For the method proposed by the present invention, if L=64 candidate signals are selected from all generated U=128 candidate signals, the total computational complexity C _{I-PTS of the interleaved PTS} =526336, and the complexity at this moment is only The random PTS total complexity CR _-PTS = 53.4% of 933888. Through complexity analysis, it can be seen that the complexity of the interleaved PTS is much lower than that of the random PTS. Under the same computational complexity, compared with random PTS, interleaved PTS can use more sub-blocks V and candidate signals L to achieve better PAPR suppression performance.

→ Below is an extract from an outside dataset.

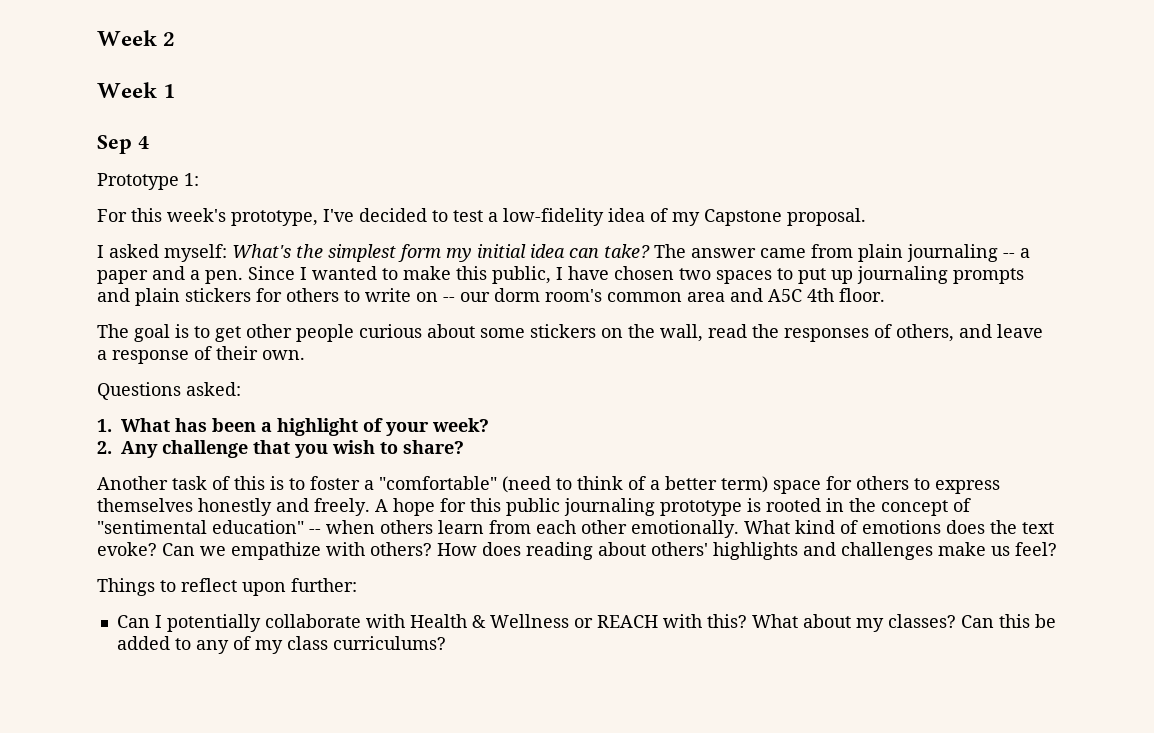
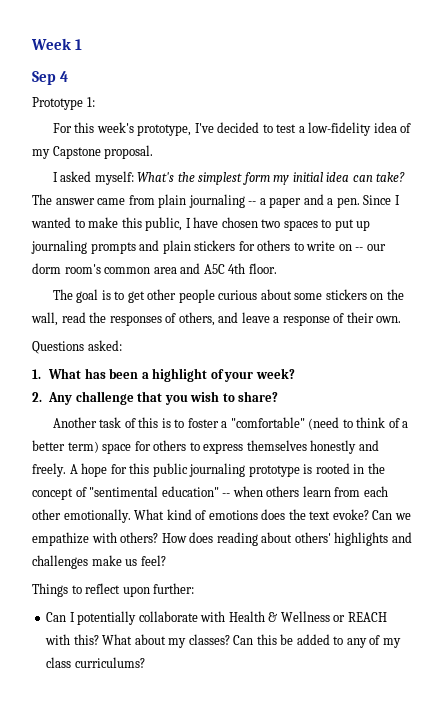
[97,30,176,46] [97,82,157,98] Week 2 // Week -> [31,38,71,50] Week

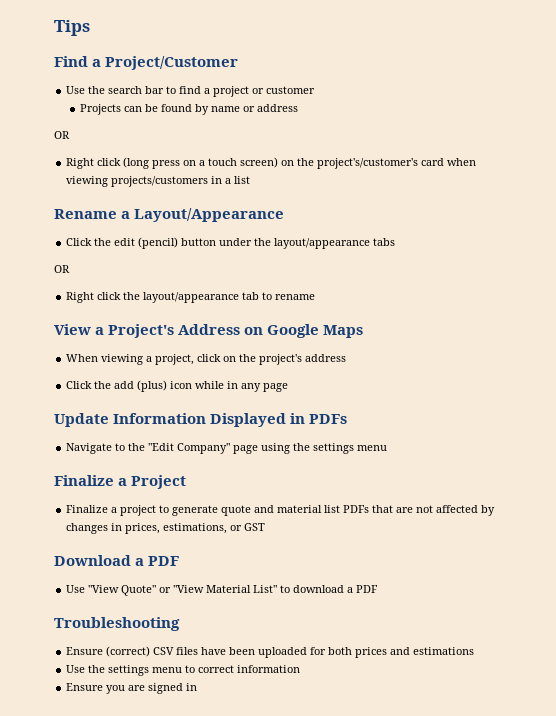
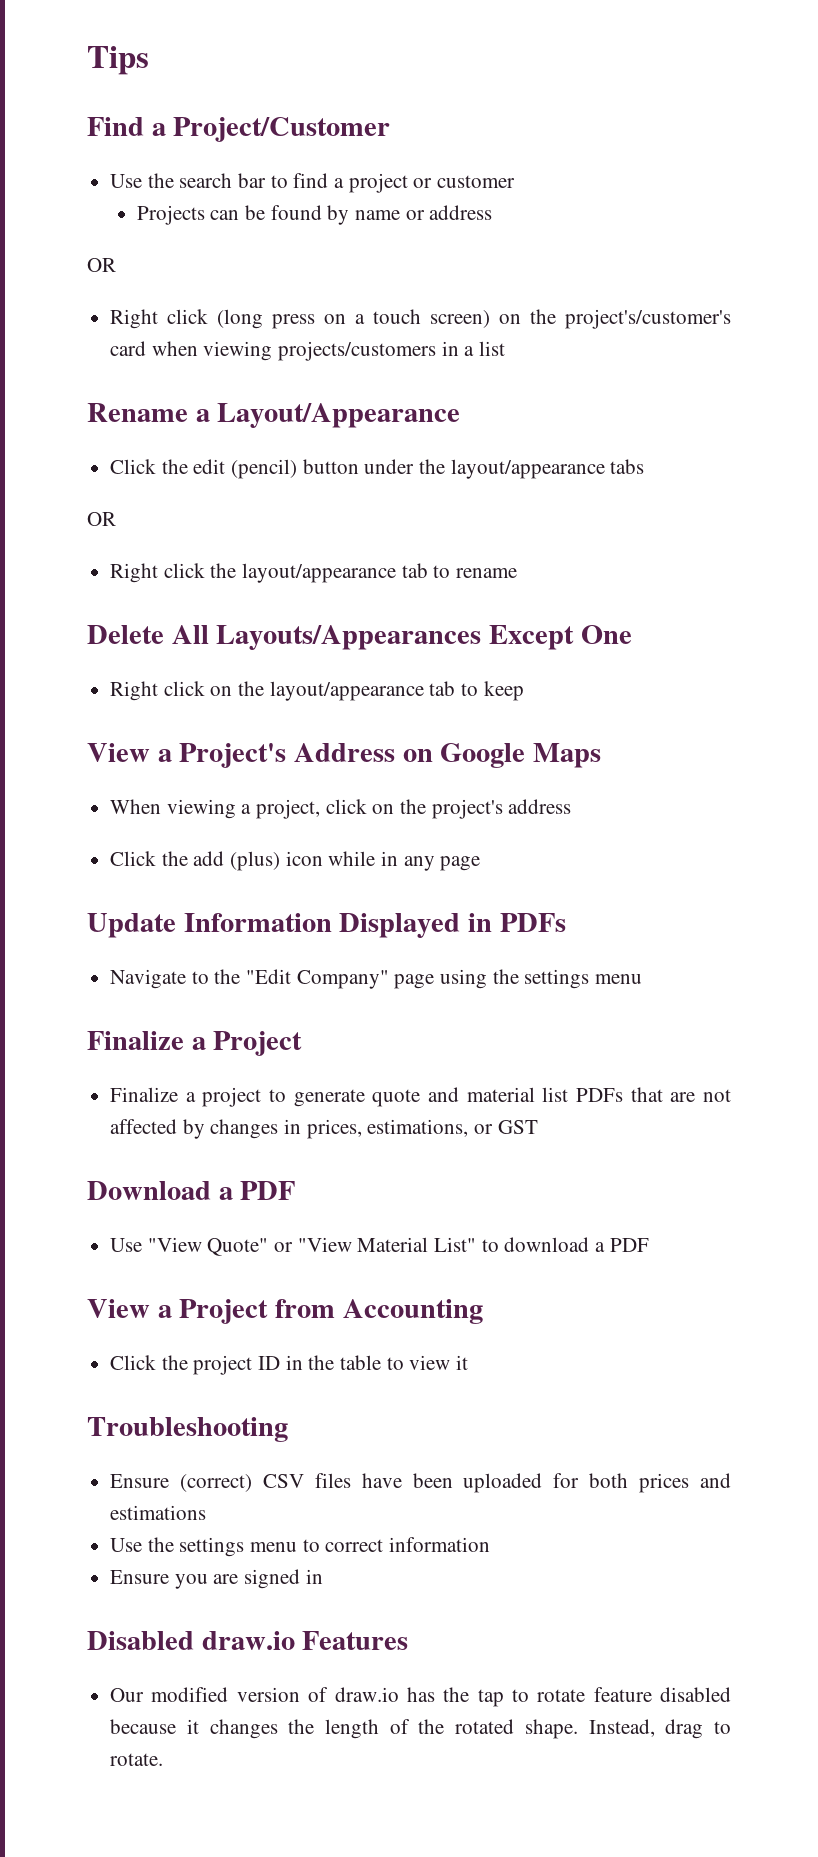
(316, 297) none -> [87,625,632,650] [110,681,524,701] // Delete All Layouts/Appearances Except One // Right click on the layout/appearance tab to keep
(379, 589) none -> [87,1299,483,1324] [110,1355,469,1375] // View a Project from Accounting // Click the project ID in the table to view it
(198, 687) none -> [87,1631,409,1650] [110,1687,732,1707] [110,1719,731,1739] [110,1753,164,1766] // Disabled draw.io Features // Our modified version of draw.io has the tap to rotate feature disabled because it changes the length of the rotated shape. Instead, drag to rotate.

The above example is only a preferred example of the present invention, and the use of the present invention is not limited to this example. Any modifications, equivalent replacements, improvements, etc. made within the spirit and principles of the present invention should be included in this document. within the scope of protection of the invention.

Claims (4)

1. A partial transmission sequence method, comprising the steps of:

step 1, dividing N point frequency domain data vectors X to be sent in a subcarrier block into V sub-vectors, wherein V is larger than or equal to 2, each sub-vector has N data, wherein N/V data are the same as data of corresponding positions in X, other data are zero, and the requirement of meeting the requirement of the condition that the N/V data are the same as the data of corresponding positions in X is metX_VIs a divided sub-vector, V is 0, …, V-1;

step 2, performing IFFT operation on each subvector;

step 3, according to the magnitude of the cross-correlation function variable variance delta (u, i) of any two paths of alternative signals, according to a decision formulaSorting the phase factor sequences corresponding to all the U-path alternative signals from low correlation to high correlation, wherein a cross-correlation function variable is definedVariance Δ (u, i) of (a):

$\mathrm{\&Delta;}(u,i)=\frac{1}{N}\underset{\mathrm{\&tau;}=0}{\overset{N-1}{\&Sigma;}}{\left(\right|R_{u,i}\left(\mathrm{\&tau;}\right){|}^2-\mathrm{\&eta;}\left(u,i\right))}^2$

wherein,is composed ofThe mean value of (a);

argmin {. cndot } represents a decision condition when the function takes a minimum value, U ═ P^V-1And P is the number of phase factors, firstly setting all the phase factors of the 1 st path of phase factor sequence to be the same; then selecting omega (2) with the lowest correlation with the 1 st path phase factor sequence from the rest U-1 path phase factor sequences as a 2 nd optimal phase sequence; selecting omega (k +1) with the lowest average correlation with the former k paths of phase factor sequences from the rest U-k paths of phase factor sequences as k +1 paths of optimal phase factor sequences, wherein k is 2, … and U-1; finally, a phase factor sequence with the correlation from low to high is obtained;

step 4, sequentially generating U-path alternative signals with the correlation from low to high by using the phase factor sequence with the correlation from low to high obtained in the step 3;

and 5, selecting the L alternative signals with lower correlation in the front among the U-path alternative signals generated in the step 4, respectively calculating the PAPR values of the L alternative signals, and selecting the alternative signal with the lowest PAPR from the L alternative signals as the optimal alternative signal to be output.

2. The method of claim 1, wherein the partitioning of step 1 is an interleaved partitioning.

3. The method according to claim 1 or 2, wherein the IFFT operation in step 2 is performed by using Cooley-Tukey FFT algorithm.

4. The method of claim 3 wherein the phase factor is selected from { +1, -1 }.